Overview of Distributed Cloud GEO Redundancy

StarlingX Distributed Cloud Geo Redundancy configuration supports the ability to recover from a catastrophic event that requires subclouds to be rehomed away from the failed system controller site to the available site(s) which have enough spare capacity. This way, even if the failed site cannot be restored in short time, the subclouds can still be rehomed to available peer system controller(s) for centralized management.

In this configuration, the following items are addressed:

  • 1+1 GEO redundancy

    • Active-Active redundancy model

    • Total number of subcloud should not exceed 1K

  • Automated operations

    • Synchronization and liveness check between peer systems

    • Alarm generation if peer system controller is down

  • Manual operations

    • Batch rehoming from alive peer system controller

Distributed Cloud GEO Redundancy Architecture

1+1 Distributed Cloud GEO Redundancy Architecture consists of two local high availability Distributed Cloud clusters. They are the mutual peers that form a protection group illustrated in the figure below:

../../_images/dcg1695034653874.png

The architecture features a synchronized distributed control plane for geographic redundancy, where system peer instance is created in each local Distributed Cloud cluster pointing to each other via keystone endpoints to form a system protection group.

If the administrator wants the peer site to take over the subclouds where local system controller is in failure state, SPG needs to be created and subclouds need to be assigned to it. Then, a Peer Group Association needs to be created to link the system peer and SPG together. The SPG information and the subclouds in it will be synchronized to the peer site via the endpoint information stored in system peer instance.

The peer sites do health checks via the endpoint information stored in the system peer instance. If the local site detects that the peer site is not reachable, it will raise an alarm to alert the administrator.

If the failed site cannot be restored quickly, the administrator needs to initiate batch subcloud migration by performing migration on the SPG from the healthy peer of the failed site.

When the failed site has been restored and is ready for service, administrator can initiate the batch subcloud migration from the restored site to migrate back all the subclouds in the SPG for geographic proximity.

Protection Group A group of peer sites, which is configured to monitor each other and decide how to take over the subclouds (based on predefined SPG) if any peer in the group fails.

System Peer A logic entity, which is created in a system controller site. System controller site uses the information (keystone endpoint, credential) stored in the system peer for the health check and data synchronization.

Subcloud Secondary Deploy State This is a newly introduced state for a subcloud. If a subcloud is in the secondary deploy state, the subcloud instance is only a placeholder holding the configuration parameters, which can be used to migrate the corresponding subcloud from the peer site. After rehoming, the subcloud’s state will be changed from secondary to complete, and is managed by the local site. The subcloud instance on the peer site is changed to secondary.

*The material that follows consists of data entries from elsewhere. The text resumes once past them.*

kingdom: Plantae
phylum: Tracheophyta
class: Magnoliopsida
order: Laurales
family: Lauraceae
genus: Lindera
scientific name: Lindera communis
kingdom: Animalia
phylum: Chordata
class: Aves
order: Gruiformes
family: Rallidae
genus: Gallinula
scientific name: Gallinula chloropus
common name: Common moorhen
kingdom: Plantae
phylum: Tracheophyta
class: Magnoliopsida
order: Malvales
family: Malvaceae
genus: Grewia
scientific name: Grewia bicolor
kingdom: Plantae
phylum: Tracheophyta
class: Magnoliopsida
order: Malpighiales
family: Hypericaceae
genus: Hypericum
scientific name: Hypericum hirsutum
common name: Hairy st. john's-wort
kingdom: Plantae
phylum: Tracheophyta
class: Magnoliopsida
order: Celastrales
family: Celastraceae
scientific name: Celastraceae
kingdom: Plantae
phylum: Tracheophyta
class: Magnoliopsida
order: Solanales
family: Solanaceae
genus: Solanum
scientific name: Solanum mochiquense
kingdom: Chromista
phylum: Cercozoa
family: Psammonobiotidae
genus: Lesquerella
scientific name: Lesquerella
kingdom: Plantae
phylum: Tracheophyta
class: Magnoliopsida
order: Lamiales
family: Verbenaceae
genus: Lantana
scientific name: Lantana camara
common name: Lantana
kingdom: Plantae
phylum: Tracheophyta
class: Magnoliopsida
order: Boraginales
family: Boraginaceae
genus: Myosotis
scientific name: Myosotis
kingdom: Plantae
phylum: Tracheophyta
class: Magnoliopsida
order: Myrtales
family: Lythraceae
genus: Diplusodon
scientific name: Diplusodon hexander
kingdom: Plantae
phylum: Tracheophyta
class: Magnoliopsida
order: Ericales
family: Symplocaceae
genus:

Subcloud Peer Group Group of locally managed subclouds, which is supposed to be duplicated into a peer site as secondary subclouds. The SPG instance will also be created in peer site and it will contain all the secondary subclouds just duplicated.

Multiple SPGs are supported and the membership of the SPG is decided by administrator. This way, administrator can divide local subclouds into different groups.

SPG can be used to initiate subcloud batch migration. For example, when the peer site has been detected to be down, and the local site is supposed to take over the management of the subclouds in failed peer site, administrator can perform SPG migration to migrate all the subclouds in the SPG to the local site for centralized management.

Subcloud Peer Group Priority The priority is an attribute of SPG instance, and the SPG is designed to be synchronized to each peer sites in the protection group with different priority value.

In a Protection Group, there can be multiple System Peers. The site which owns the SPG with the highest priority (smallest value) is the leader site, which needs to initiate the batch migration to take over the subclouds grouped by the SPG.

Subcloud Peer Group and System Peer Association Association refers to the binding relationship between SPG and system peer. When the association between a SPG and system peer is created on the local site, the SPG and the subclouds in the group will be duplicated to the peer site to which the system peer in this association is pointing. This way, when the local site is down, the peer site has enough information to initiate the SPG based batch migration to take over the centralized management for subclouds previously managed by the failed site.

One system peer can be associated with multiple SPGs. One SPG can be associated with multiple system peers, with priority specified. This priority is used to decide which SPG has the higher priority to take over the subclouds when batch migration should be performed.